Schuld bezeichnet die persönliche Vorwerfbarkeit der Unrechtsverwirklichung. Auch diese wird grundsätzlich angenommen. Siehe für Fälle, in denen sie entfällt (Schuldunfähigkeit, entschuldigende Irrtümer und Entschuldigungsgründe) die Übersicht: Rechtswidrigkeit und Schuld im Strafrecht.

 

 

Qualifikation

  • § 221 II Nr. 1 StGB: Begehung gegen eigenes Kind oder eine Person, die zur Erziehung oder zur Betreuung in der Lebensführung anvertraut ist (Eventualvorsatz ausreichend)
    Qualifikation

  • § 221 II Nr. 2 StGB: Verursachung einer schweren Gesundheitsschädigung des Opfers
    Erfolgsqualifikation („verursacht“) d.h. in Bezug auf den Erfolg Fahrlässigkeit ausreichend (§ 18 StGB)
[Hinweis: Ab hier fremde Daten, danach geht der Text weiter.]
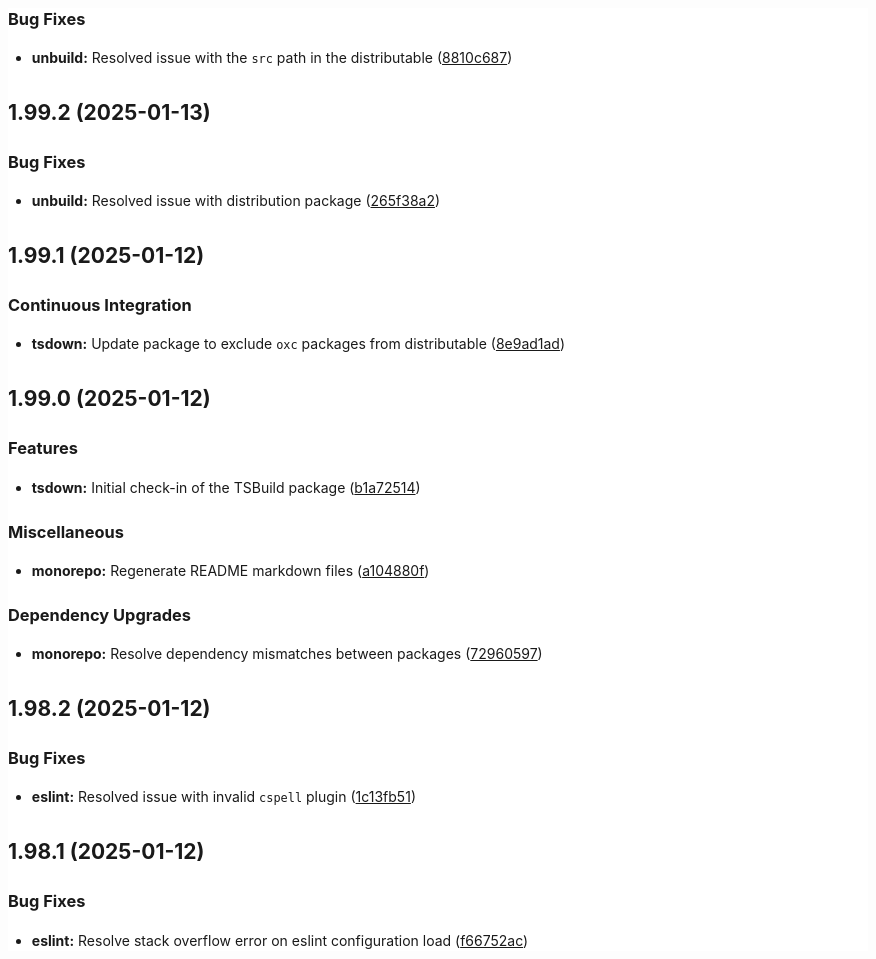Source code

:### Bug Fixes

- **unbuild:** Resolved issue with the `src` path in the distributable
  ([8810c687](https://github.com/storm-software/storm-ops/commit/8810c687))

## 1.99.2 (2025-01-13)

### Bug Fixes

- **unbuild:** Resolved issue with distribution package
  ([265f38a2](https://github.com/storm-software/storm-ops/commit/265f38a2))

## 1.99.1 (2025-01-12)

### Continuous Integration

- **tsdown:** Update package to exclude `oxc` packages from distributable
  ([8e9ad1ad](https://github.com/storm-software/storm-ops/commit/8e9ad1ad))

## 1.99.0 (2025-01-12)

### Features

- **tsdown:** Initial check-in of the TSBuild package
  ([b1a72514](https://github.com/storm-software/storm-ops/commit/b1a72514))

### Miscellaneous

- **monorepo:** Regenerate README markdown files
  ([a104880f](https://github.com/storm-software/storm-ops/commit/a104880f))

### Dependency Upgrades

- **monorepo:** Resolve dependency mismatches between packages
  ([72960597](https://github.com/storm-software/storm-ops/commit/72960597))

## 1.98.2 (2025-01-12)

### Bug Fixes

- **eslint:** Resolved issue with invalid `cspell` plugin
  ([1c13fb51](https://github.com/storm-software/storm-ops/commit/1c13fb51))

## 1.98.1 (2025-01-12)

### Bug Fixes

- **eslint:** Resolve stack overflow error on eslint configuration load
  ([f66752ac](https://github.com/storm-software/storm-ops/commit/f66752ac))
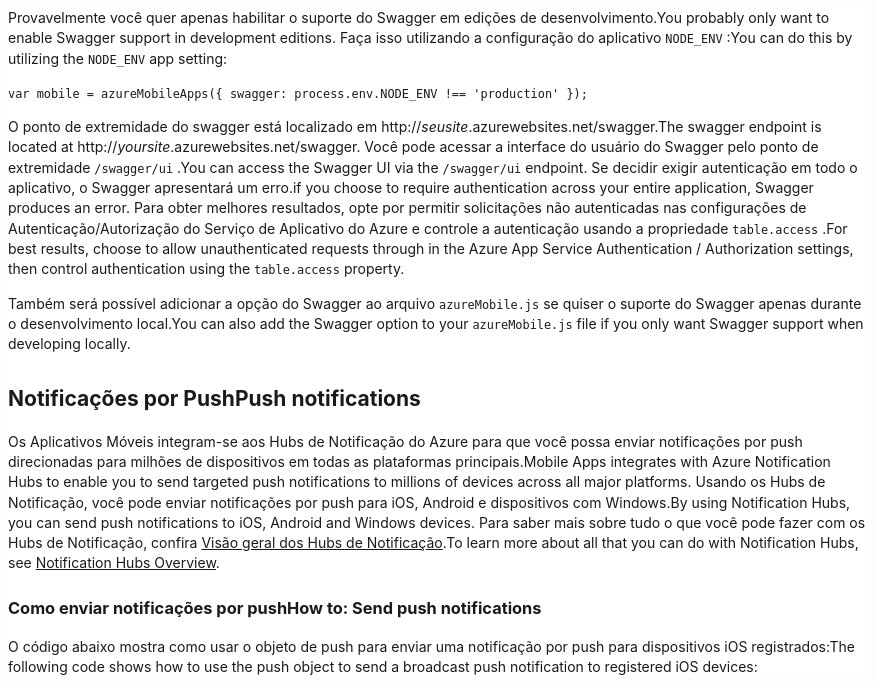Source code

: <span data-ttu-id="031e1-434">Provavelmente você quer apenas habilitar o suporte do Swagger em edições de desenvolvimento.</span><span class="sxs-lookup"><span data-stu-id="031e1-434">You probably only want to enable Swagger support in development editions.</span></span>  <span data-ttu-id="031e1-435">Faça isso utilizando a configuração do aplicativo `NODE_ENV` :</span><span class="sxs-lookup"><span data-stu-id="031e1-435">You can do this by utilizing the `NODE_ENV` app setting:</span></span>

    var mobile = azureMobileApps({ swagger: process.env.NODE_ENV !== 'production' });

<span data-ttu-id="031e1-436">O ponto de extremidade do swagger está localizado em http://*seusite*.azurewebsites.net/swagger.</span><span class="sxs-lookup"><span data-stu-id="031e1-436">The swagger endpoint is located at http://*yoursite*.azurewebsites.net/swagger.</span></span>  <span data-ttu-id="031e1-437">Você pode acessar a interface do usuário do Swagger pelo ponto de extremidade `/swagger/ui` .</span><span class="sxs-lookup"><span data-stu-id="031e1-437">You can access the Swagger UI via the `/swagger/ui` endpoint.</span></span>  <span data-ttu-id="031e1-438">Se decidir exigir autenticação em todo o aplicativo, o Swagger apresentará um erro.</span><span class="sxs-lookup"><span data-stu-id="031e1-438">if you choose to require authentication across your entire application, Swagger produces an error.</span></span>  <span data-ttu-id="031e1-439">Para obter melhores resultados, opte por permitir solicitações não autenticadas nas configurações de Autenticação/Autorização do Serviço de Aplicativo do Azure e controle a autenticação usando a propriedade `table.access` .</span><span class="sxs-lookup"><span data-stu-id="031e1-439">For best results, choose to allow unauthenticated requests through in the Azure App Service Authentication / Authorization settings, then control authentication using the `table.access` property.</span></span>

<span data-ttu-id="031e1-440">Também será possível adicionar a opção do Swagger ao arquivo `azureMobile.js` se quiser o suporte do Swagger apenas durante o desenvolvimento local.</span><span class="sxs-lookup"><span data-stu-id="031e1-440">You can also add the Swagger option to your `azureMobile.js` file if you only want Swagger support when developing locally.</span></span>

## <a name="a-namepushpush-notifications"></a><span data-ttu-id="031e1-441"><a name="push">Notificações por Push</span><span class="sxs-lookup"><span data-stu-id="031e1-441"><a name="push">Push notifications</span></span>
<span data-ttu-id="031e1-442">Os Aplicativos Móveis integram-se aos Hubs de Notificação do Azure para que você possa enviar notificações por push direcionadas para milhões de dispositivos em todas as plataformas principais.</span><span class="sxs-lookup"><span data-stu-id="031e1-442">Mobile Apps integrates with Azure Notification Hubs to enable you to send targeted push notifications to millions of devices across all major platforms.</span></span> <span data-ttu-id="031e1-443">Usando os Hubs de Notificação, você pode enviar notificações por push para iOS, Android e dispositivos com Windows.</span><span class="sxs-lookup"><span data-stu-id="031e1-443">By using Notification Hubs, you can send push notifications to iOS, Android and Windows devices.</span></span> <span data-ttu-id="031e1-444">Para saber mais sobre tudo o que você pode fazer com os Hubs de Notificação, confira [Visão geral dos Hubs de Notificação](../notification-hubs/notification-hubs-push-notification-overview.md).</span><span class="sxs-lookup"><span data-stu-id="031e1-444">To learn more about all that you can do with Notification Hubs, see [Notification Hubs Overview](../notification-hubs/notification-hubs-push-notification-overview.md).</span></span>

### <span data-ttu-id="031e1-445"></a><a name="send-push"></a>Como enviar notificações por push</span><span class="sxs-lookup"><span data-stu-id="031e1-445"></a><a name="send-push"></a>How to: Send push notifications</span></span>
<span data-ttu-id="031e1-446">O código abaixo mostra como usar o objeto de push para enviar uma notificação por push para dispositivos iOS registrados:</span><span class="sxs-lookup"><span data-stu-id="031e1-446">The following code shows how to use the push object to send a broadcast push notification to registered iOS devices:</span></span>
  • § 221 III StGB: Verursachung des Todes des Opfers
    Erfolgsqualifikation, d.h. in Bezug auf den Erfolg Fahrlässigkeit ausreichend

 

Siehe allgemein zum Unterschied auch die Übersicht: Qualifikation, Erfolgsqualifikation, besonders schwerer Fall.

 

  • Ist die Qualifikation erfüllt, empfiehlt es sich, die objektiven Qualifikationsmerkmale direkt nach dem objektiven Tatbestand des Grunddeliktes und die subjektiven Qualifikationsmerkmale direkt nach dem subjektiven Tatbestand des Grunddeliktes zu prüfen.
  • Liegt eine Qualifikation nahe, ist diese aber letztlich nicht erfüllt, empfiehlt sich eine getrennte Prüfung. Erfolgsqualifikationen sollten stets getrennt geprüft werden.